Your objective
The word "from" marks the lines to keep; find each one in the data and copy it.

Entries provided

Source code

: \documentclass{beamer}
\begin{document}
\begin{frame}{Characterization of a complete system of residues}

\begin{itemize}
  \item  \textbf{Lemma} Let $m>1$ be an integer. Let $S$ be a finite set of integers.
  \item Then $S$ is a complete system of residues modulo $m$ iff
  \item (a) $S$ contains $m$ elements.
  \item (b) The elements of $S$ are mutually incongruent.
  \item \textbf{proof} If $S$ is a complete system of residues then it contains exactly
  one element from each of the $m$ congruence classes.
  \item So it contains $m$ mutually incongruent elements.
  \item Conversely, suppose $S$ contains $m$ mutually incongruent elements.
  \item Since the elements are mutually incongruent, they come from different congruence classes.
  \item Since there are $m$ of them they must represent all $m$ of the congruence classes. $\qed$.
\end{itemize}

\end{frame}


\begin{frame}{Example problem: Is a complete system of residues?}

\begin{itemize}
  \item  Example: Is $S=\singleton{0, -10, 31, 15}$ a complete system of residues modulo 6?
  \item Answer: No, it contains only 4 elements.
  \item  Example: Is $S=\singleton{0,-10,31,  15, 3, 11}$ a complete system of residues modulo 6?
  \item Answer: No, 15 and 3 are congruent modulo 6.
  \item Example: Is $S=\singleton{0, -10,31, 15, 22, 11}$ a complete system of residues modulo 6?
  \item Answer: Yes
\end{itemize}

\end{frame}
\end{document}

Exercise answer
  one element from each of the $m$ congruence classes.
  \item Since the elements are mutually incongruent, they come from different congruence classes.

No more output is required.